### [Exercise objective]
According to the Clyde Carpenter biography, during which years was he head football coach at Montana State University?

### [Supplied passage]
════════════════════
Clyde Carpenter

Biographical details
- Born: April 17, 1908 Hudson, South Dakota, U.S.
- Died: December 5, 1971 (aged 63) Missoula, Montana, U.S.

Playing career
- 1928–1930: Montana

Coaching career (HC unless noted)
- 1932–1941: Billings HS (MT)
- 1942: Montana
- 1946–1949: Montana State
- 1953–1955: Gallatin County HS (MT)

Head coaching record
- Overall: 13–28–2 (college)
- Bowls: 0–0–1

Accomplishments and honors

Championships
- 1 RMC (1946)

= Clyde Carpenter =

American football player and coach (1908–1971)

Clyde Fitch Carpenter (April 17, 1908 – December 5, 1971) was an American football coach. He served as the head football coach at the University of Montana in 1942 and Montana State University from 1946 to 1949, compiling a career college football coach record of 13–28–2. Carpenter was the head football coach at Billings High School in Billings, Montana from 1932 to 1941. Carpenter was born on April 17, 1908, in Hudson, South Dakota. He died on December 5, 1971, at a hospital in Missoula, Montana.
════════════════════
### [Exercise data]
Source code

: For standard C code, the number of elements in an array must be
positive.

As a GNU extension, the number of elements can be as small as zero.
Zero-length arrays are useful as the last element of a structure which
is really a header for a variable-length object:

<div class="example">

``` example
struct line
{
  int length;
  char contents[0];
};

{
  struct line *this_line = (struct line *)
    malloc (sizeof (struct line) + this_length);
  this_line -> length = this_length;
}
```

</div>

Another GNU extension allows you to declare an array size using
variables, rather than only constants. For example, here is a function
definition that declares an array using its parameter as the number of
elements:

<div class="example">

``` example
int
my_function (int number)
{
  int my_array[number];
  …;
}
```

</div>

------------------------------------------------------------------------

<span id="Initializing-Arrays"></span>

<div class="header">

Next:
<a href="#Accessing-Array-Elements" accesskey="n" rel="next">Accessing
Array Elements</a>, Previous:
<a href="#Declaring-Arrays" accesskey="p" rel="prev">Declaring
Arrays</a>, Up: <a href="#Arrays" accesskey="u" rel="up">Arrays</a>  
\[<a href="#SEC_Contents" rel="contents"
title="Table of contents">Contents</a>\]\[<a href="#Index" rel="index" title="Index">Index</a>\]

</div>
════════════════════
### [Output of the task]
From 1946 to 1949.